**About this exercise:** Up to and including the line bearing "right hip: (699, 1140)", output every line of the entries exactly as written, starting from the first; pictures stay out.

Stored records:
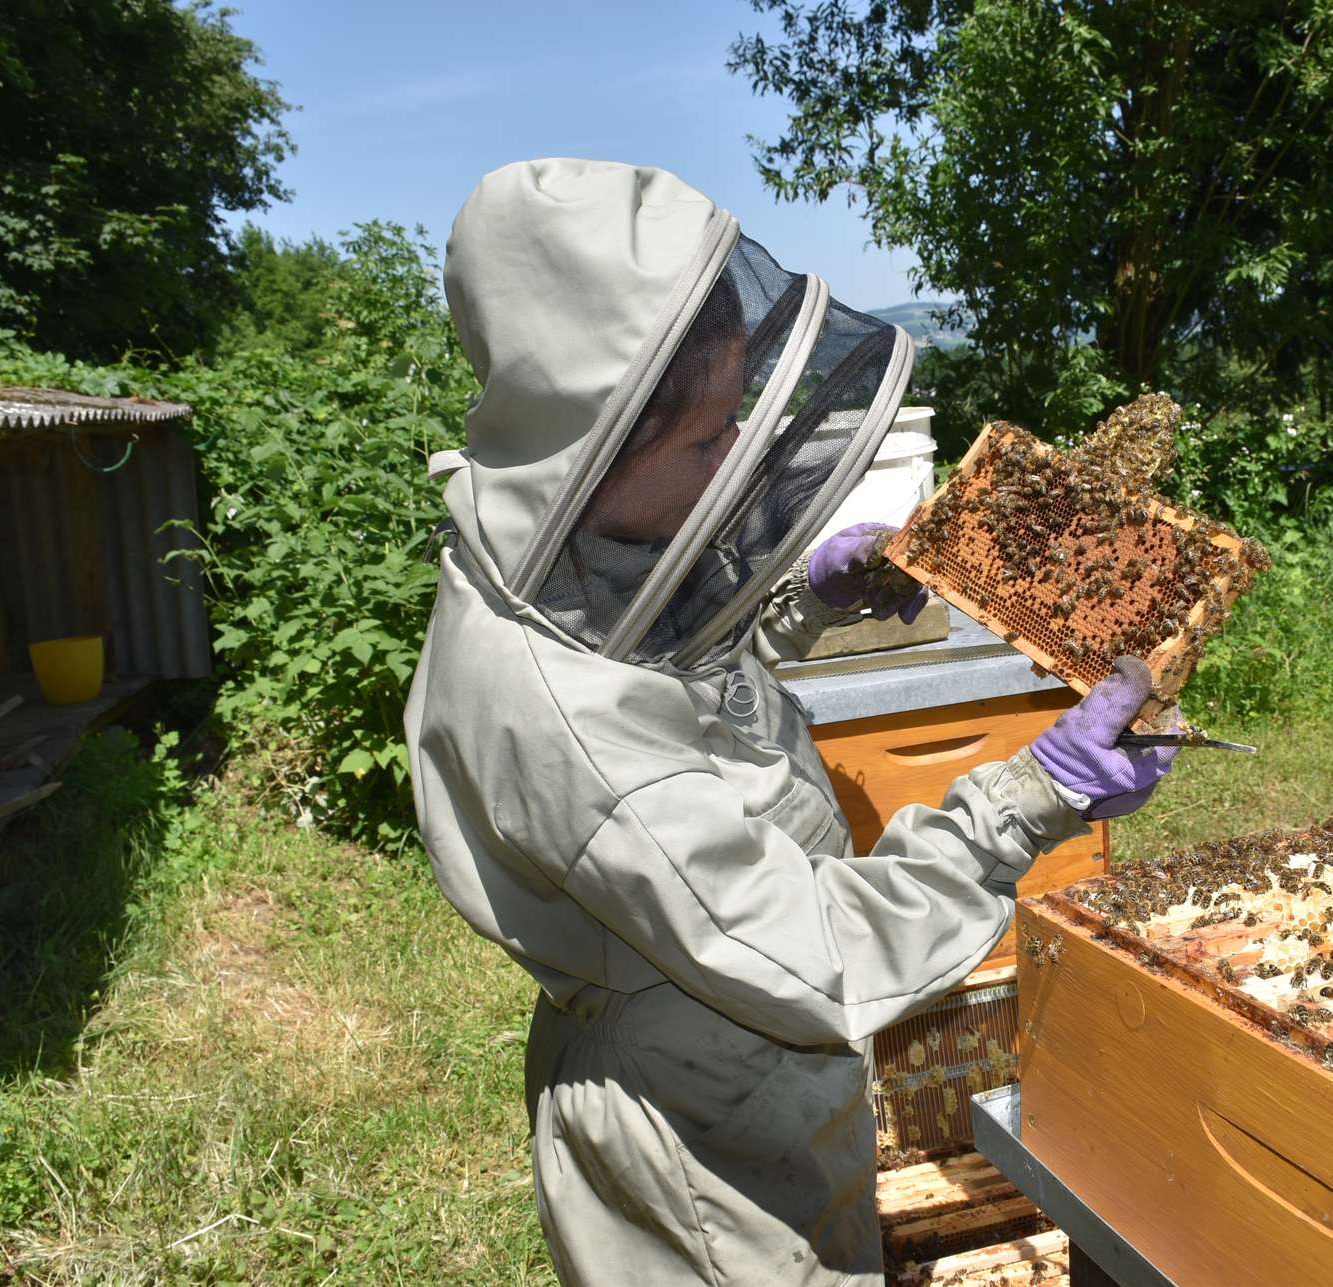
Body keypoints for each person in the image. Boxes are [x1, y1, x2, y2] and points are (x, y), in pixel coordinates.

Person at [404, 158, 1179, 1287]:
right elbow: (815, 952)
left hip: (737, 1054)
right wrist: (1031, 797)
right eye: (710, 439)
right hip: (699, 1140)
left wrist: (807, 597)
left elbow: (674, 673)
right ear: (593, 442)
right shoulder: (558, 713)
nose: (737, 462)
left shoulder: (566, 554)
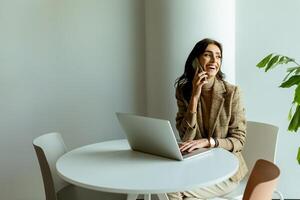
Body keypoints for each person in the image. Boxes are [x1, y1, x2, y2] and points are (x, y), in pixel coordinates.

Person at [168, 38, 248, 200]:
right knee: (164, 182)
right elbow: (186, 137)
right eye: (208, 55)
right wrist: (195, 97)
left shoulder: (232, 93)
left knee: (172, 191)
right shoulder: (183, 91)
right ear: (196, 60)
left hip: (226, 171)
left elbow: (239, 140)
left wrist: (208, 142)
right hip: (197, 167)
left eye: (218, 56)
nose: (214, 61)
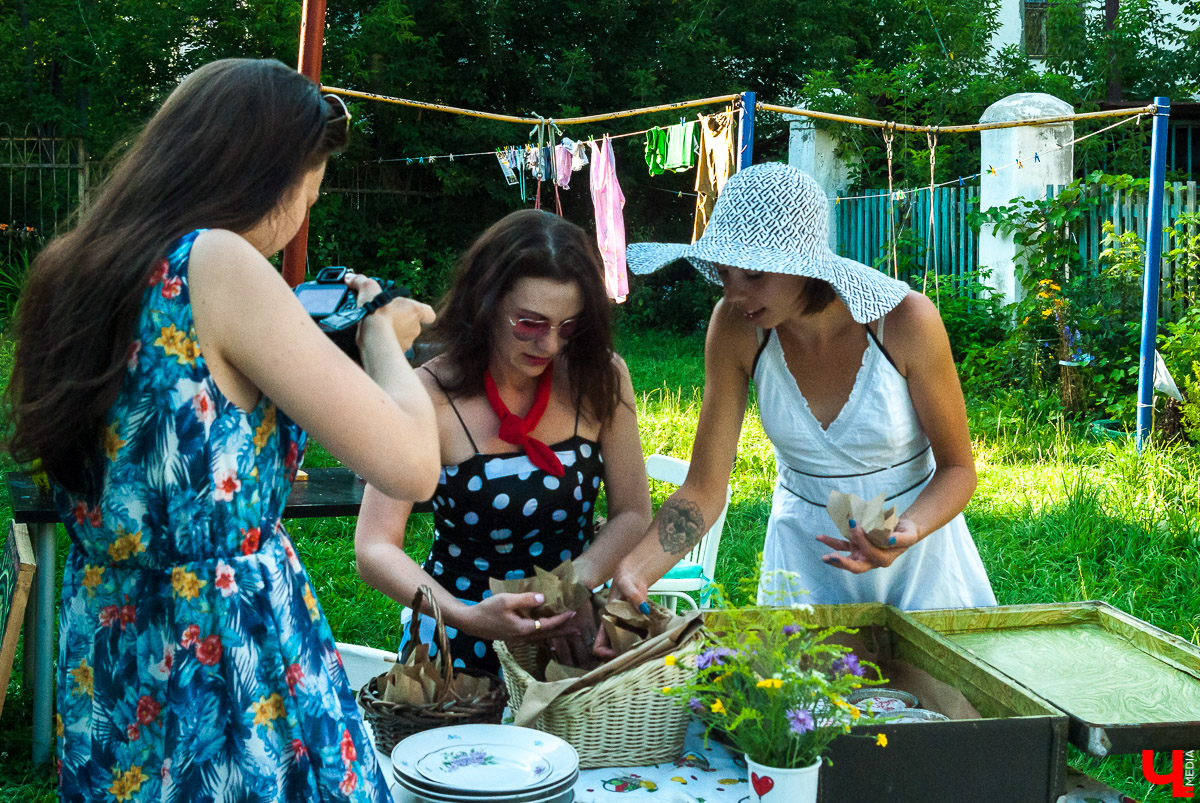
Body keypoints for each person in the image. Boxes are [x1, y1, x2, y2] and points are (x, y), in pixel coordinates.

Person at [7, 59, 440, 801]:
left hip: (113, 646)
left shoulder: (73, 269)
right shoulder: (218, 260)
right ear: (269, 177)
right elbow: (411, 464)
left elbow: (165, 435)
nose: (301, 214)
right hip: (222, 651)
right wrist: (380, 340)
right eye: (309, 191)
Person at [606, 162, 996, 621]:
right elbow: (704, 488)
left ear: (806, 267)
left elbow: (958, 470)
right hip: (803, 564)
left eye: (753, 275)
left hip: (920, 563)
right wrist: (636, 570)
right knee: (797, 691)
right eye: (723, 272)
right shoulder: (734, 329)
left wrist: (908, 530)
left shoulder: (907, 322)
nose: (733, 293)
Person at [354, 209, 651, 675]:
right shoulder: (429, 395)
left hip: (565, 633)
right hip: (457, 639)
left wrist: (575, 583)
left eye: (568, 326)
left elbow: (633, 512)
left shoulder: (600, 376)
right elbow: (374, 547)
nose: (550, 345)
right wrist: (463, 615)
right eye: (530, 323)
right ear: (487, 303)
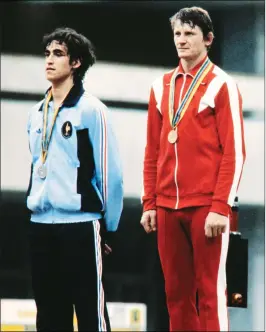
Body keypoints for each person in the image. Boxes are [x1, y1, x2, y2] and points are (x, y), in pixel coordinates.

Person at [140, 7, 246, 332]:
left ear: (208, 39)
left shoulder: (221, 85)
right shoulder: (161, 86)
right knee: (176, 295)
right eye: (177, 34)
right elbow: (152, 150)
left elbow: (235, 152)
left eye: (190, 34)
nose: (182, 40)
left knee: (211, 293)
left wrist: (220, 207)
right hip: (167, 207)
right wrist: (149, 203)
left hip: (206, 207)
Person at [26, 27, 123, 332]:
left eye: (58, 54)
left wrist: (108, 228)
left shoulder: (92, 110)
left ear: (76, 62)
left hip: (81, 225)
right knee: (49, 316)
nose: (49, 61)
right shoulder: (36, 113)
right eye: (47, 54)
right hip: (41, 225)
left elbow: (111, 175)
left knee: (90, 313)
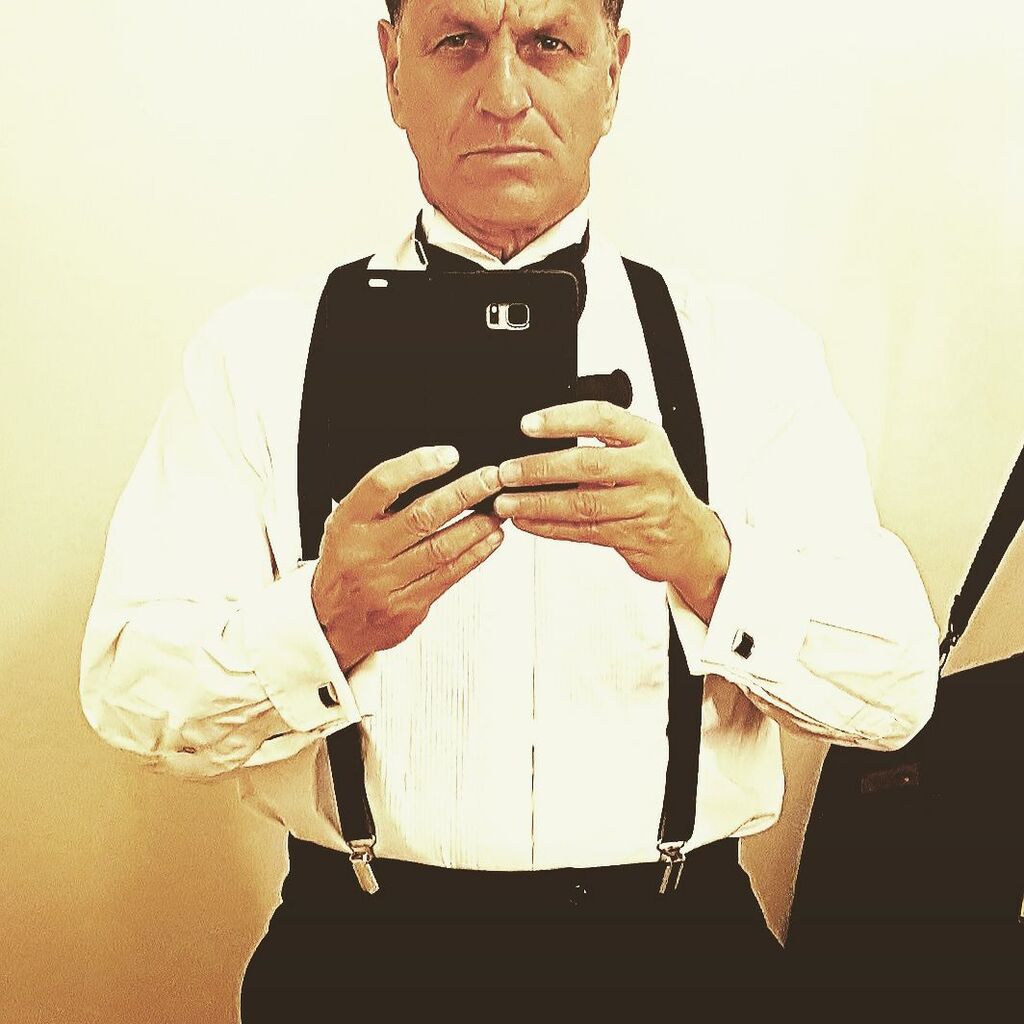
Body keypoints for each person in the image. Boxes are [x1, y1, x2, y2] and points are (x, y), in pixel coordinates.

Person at [79, 0, 940, 1007]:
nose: (502, 95)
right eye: (458, 42)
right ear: (392, 67)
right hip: (358, 965)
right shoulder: (256, 355)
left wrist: (706, 560)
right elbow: (126, 689)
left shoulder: (750, 354)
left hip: (682, 967)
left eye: (547, 43)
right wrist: (322, 622)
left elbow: (896, 692)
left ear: (611, 71)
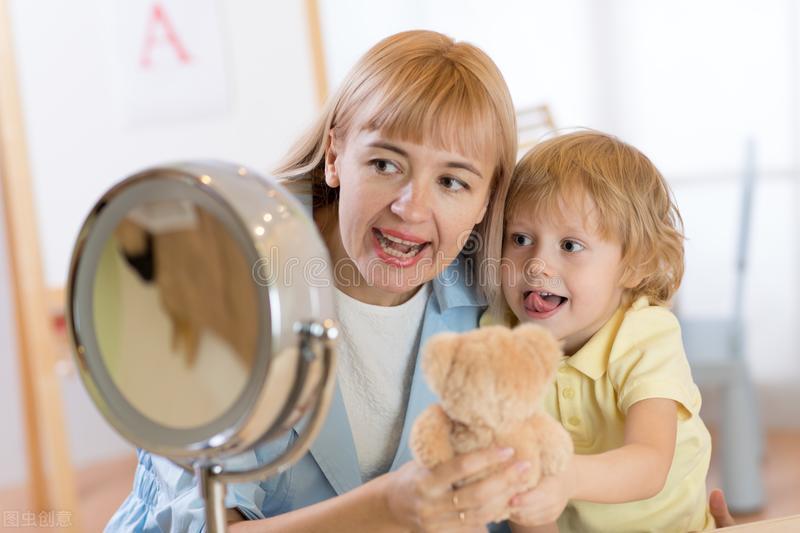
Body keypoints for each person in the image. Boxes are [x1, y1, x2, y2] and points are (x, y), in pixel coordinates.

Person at [106, 30, 529, 533]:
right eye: (385, 164)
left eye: (452, 181)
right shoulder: (229, 280)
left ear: (485, 200)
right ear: (335, 156)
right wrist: (385, 509)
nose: (411, 208)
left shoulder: (496, 294)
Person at [494, 131, 716, 532]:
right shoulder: (502, 342)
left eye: (570, 245)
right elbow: (525, 494)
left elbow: (649, 463)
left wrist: (564, 477)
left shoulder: (646, 335)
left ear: (632, 265)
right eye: (521, 239)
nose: (536, 264)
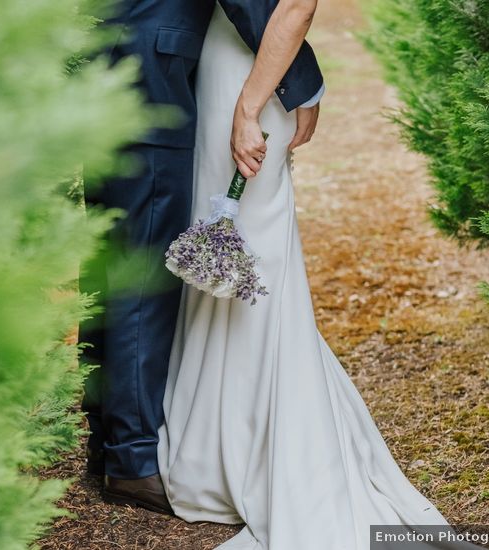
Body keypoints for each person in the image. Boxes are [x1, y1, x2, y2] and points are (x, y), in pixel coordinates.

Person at [80, 0, 322, 511]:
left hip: (105, 62)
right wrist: (304, 85)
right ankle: (132, 459)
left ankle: (105, 438)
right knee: (140, 274)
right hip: (151, 81)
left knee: (108, 255)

**Output of the exercise:**
Body keypoints for each person in the image. Boxes are [x1, y1, x2, y2] and points are (x, y), in pixel coordinates.

Person at [404, 158, 1179, 1287]:
right elbow: (815, 952)
left hip: (737, 1054)
right wrist: (1031, 797)
right eye: (710, 439)
right hip: (699, 1140)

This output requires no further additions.